Texto para analizar

┌────────

Cuando nosotros preparamos para la muerte -y esto es frecuente con niños que tienen cáncer-, nos damos cuenta de que todos tenemos la posibilidad de abandonar nuestro cuerpo físico y llegar a lo que llamamos una experiencia extracorporal.
Todos tenemos estas experiencias a lo largo de ciertas fases del sueño, pero son pocos los que se dan cuenta de ello. Los niños que mueren, y sobre todo los que están preparados interiormente, tienen una espiritualidad mayor que los niños sanos de su misma edad, y toman mejor conciencia de sus breves experiencias extracorporales. Esto los ayuda en el momento de su tránsito porque se familiarizarán más pronto con su nuevo entorno.

└────────

Datos proporcionados
┌────────

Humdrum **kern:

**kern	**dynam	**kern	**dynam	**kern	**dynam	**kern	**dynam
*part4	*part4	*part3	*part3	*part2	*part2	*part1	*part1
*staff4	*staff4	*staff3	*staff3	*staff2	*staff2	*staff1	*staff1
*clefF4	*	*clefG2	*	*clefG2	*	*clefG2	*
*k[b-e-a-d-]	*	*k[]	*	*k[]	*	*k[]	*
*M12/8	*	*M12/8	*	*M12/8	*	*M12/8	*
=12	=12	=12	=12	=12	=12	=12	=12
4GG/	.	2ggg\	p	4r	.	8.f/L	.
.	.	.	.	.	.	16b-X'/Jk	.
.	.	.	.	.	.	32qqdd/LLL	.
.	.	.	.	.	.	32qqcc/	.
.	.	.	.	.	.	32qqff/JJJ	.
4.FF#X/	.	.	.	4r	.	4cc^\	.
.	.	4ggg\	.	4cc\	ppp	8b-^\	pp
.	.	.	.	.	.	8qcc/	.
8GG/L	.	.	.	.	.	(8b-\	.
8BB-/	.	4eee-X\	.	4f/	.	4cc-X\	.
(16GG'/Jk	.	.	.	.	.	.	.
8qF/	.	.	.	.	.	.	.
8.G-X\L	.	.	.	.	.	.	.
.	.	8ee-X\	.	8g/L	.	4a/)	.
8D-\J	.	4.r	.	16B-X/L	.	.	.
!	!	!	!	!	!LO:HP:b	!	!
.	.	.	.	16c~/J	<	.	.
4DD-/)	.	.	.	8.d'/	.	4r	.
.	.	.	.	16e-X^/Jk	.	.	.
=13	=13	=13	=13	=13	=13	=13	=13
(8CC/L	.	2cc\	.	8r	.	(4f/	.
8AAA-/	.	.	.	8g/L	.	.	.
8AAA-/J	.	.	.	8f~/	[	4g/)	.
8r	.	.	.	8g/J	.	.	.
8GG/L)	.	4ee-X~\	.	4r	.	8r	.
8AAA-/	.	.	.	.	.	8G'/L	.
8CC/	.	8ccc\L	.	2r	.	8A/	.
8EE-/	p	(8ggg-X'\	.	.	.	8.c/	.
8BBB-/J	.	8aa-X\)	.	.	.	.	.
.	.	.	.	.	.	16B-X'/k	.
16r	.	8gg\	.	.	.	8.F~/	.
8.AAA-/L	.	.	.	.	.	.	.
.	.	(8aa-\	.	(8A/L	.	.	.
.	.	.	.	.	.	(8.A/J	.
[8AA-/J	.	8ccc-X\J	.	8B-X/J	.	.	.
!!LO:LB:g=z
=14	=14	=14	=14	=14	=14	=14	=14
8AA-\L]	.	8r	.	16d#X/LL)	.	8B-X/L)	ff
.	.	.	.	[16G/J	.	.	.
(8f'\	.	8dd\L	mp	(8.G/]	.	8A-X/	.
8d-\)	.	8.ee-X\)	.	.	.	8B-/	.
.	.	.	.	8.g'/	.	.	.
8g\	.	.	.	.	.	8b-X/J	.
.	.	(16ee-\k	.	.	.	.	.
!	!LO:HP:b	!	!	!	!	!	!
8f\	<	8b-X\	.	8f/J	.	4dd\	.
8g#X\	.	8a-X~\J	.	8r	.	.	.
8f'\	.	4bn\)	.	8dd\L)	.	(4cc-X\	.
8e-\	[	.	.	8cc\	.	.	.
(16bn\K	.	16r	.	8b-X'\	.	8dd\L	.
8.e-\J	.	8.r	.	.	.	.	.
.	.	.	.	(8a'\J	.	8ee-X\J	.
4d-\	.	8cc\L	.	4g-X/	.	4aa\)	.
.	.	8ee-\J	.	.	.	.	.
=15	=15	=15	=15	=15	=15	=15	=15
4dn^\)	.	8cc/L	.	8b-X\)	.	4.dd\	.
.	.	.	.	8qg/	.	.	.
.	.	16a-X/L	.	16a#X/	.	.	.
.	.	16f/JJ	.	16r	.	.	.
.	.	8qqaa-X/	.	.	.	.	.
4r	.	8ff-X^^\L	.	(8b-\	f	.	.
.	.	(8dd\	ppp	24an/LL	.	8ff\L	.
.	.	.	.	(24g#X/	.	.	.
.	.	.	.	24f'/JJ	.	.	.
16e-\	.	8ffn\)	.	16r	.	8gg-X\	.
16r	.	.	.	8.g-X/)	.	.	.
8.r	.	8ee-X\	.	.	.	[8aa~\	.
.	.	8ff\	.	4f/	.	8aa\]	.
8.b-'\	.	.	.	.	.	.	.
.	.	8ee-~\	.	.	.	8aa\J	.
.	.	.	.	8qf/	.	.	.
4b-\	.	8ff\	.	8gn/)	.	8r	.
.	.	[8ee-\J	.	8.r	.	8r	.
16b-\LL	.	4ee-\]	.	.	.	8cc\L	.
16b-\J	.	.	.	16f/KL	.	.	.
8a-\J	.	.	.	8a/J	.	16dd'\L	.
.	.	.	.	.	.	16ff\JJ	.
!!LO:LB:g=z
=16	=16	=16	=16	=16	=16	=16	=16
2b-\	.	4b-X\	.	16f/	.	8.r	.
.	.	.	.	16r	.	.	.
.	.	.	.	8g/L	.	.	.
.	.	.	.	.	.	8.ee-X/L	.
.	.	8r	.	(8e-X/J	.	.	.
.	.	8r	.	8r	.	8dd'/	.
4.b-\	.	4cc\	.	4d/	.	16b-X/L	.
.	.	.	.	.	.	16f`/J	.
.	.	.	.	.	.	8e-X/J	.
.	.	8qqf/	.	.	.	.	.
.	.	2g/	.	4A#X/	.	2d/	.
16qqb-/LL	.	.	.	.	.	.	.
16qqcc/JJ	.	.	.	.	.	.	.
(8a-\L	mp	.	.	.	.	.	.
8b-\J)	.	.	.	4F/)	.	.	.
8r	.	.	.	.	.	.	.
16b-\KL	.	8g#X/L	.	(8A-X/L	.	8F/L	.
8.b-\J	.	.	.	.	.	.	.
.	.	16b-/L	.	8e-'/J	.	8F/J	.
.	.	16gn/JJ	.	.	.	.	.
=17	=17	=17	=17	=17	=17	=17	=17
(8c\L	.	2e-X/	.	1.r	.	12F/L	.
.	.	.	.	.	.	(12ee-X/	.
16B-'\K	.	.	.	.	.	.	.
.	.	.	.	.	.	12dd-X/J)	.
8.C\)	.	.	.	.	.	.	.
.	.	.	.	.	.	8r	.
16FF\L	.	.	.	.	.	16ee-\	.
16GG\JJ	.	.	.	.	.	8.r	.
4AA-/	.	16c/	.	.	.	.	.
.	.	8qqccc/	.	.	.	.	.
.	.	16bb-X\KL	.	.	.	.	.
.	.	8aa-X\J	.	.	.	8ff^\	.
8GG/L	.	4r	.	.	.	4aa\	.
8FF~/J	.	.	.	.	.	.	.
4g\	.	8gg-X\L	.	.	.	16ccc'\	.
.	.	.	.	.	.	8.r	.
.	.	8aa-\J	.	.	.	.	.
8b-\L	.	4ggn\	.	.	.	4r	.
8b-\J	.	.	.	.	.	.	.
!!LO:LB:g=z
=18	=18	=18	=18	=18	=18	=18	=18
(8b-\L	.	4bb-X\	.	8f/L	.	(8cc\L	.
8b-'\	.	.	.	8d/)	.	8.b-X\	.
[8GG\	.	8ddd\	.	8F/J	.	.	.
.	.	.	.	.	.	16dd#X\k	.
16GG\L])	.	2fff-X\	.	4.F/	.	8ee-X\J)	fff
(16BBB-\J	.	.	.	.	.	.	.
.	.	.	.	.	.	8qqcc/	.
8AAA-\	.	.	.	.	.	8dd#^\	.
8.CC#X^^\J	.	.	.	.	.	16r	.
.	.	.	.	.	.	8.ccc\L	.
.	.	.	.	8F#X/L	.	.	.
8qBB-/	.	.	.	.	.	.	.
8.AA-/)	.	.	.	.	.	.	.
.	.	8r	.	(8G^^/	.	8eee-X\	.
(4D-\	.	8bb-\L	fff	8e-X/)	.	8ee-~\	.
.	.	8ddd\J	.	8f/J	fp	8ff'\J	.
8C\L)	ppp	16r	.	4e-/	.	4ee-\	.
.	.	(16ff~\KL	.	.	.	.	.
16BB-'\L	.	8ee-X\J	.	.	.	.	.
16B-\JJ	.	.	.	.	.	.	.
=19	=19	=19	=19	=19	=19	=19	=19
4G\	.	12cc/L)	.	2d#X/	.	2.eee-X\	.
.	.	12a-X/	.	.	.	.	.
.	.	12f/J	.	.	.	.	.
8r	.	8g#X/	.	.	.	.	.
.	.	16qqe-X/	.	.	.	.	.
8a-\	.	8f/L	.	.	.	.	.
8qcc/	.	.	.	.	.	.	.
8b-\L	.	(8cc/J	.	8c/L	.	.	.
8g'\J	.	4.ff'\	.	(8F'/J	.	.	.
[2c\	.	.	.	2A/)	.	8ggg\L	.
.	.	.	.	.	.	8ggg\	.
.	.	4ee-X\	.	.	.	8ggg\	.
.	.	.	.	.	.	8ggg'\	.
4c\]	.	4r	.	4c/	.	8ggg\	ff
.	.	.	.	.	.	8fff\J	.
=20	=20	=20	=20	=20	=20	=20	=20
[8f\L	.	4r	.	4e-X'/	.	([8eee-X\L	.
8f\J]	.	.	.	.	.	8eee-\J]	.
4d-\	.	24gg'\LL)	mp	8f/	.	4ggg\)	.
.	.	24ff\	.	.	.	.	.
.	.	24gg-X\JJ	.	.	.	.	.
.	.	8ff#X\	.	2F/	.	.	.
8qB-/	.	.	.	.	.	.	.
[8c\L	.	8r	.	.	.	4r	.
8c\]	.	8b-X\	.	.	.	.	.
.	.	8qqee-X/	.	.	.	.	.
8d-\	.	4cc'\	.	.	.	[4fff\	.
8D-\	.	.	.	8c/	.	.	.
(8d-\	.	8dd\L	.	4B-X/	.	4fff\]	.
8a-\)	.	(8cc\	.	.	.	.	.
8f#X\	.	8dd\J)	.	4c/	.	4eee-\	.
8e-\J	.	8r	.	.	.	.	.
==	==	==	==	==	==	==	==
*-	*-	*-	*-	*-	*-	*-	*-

└────────

Enunciado de la tarea
Prosiga el texto sobre los niños ante la muerte y las experiencias extracorporales a partir de su última oración.

Espacio de respuesta
Los niños y adultos nos hablan de la presencia de seres que les rodean, les guían y les ayudan en el momento de su salida del cuerpo. Los niños pequeños les llaman con frecuencia «compañeros de viaje». Las iglesias les han llamado «ángeles de la guarda», mientras que la mayoría de los investigadores les llaman «guías espirituales». No tiene ninguna importancia la designación que les demos, pero es importante saber que cada ser humano, desde el primer soplo hasta la transición que pone fin a su existencia terrestre, está rodeado de guías espirituales y de ángeles de la guarda que le esperan y le ayudan en el momento del paso al más allá. Somos siempre recibidos por aquellos que nos precedieron en la muerte y que en otro tiempo amamos.
Entre aquellos que nos acogen pueden encontrarse, por ejemplo, los hijos que perdimos precozmente, o los abuelos, o el padre o la madre u otras personas muy cercanas a nosotros en la tierra.
La tercera razón por la que no estamos solos en el momento de nuestra transición es porque después de abandonar nuestro cuerpo físico (lo que puede ocurrir antes de la muerte verdadera) nos encontramos en una existencia en la que no hay ni tiempo ni espacio y podemos desplazarnos instantáneamente donde queramos.
La pequeña Susy, que muere de leucemia en un hospital, está acompañada permanentemente por su madre. La pequeña se da cuenta de que cada vez le será más difícil dejarla pues ella se inclina a veces sobre su cama y murmura: «No te mueras, querida, no me puedes hacer esto. No podré vivir sin ti».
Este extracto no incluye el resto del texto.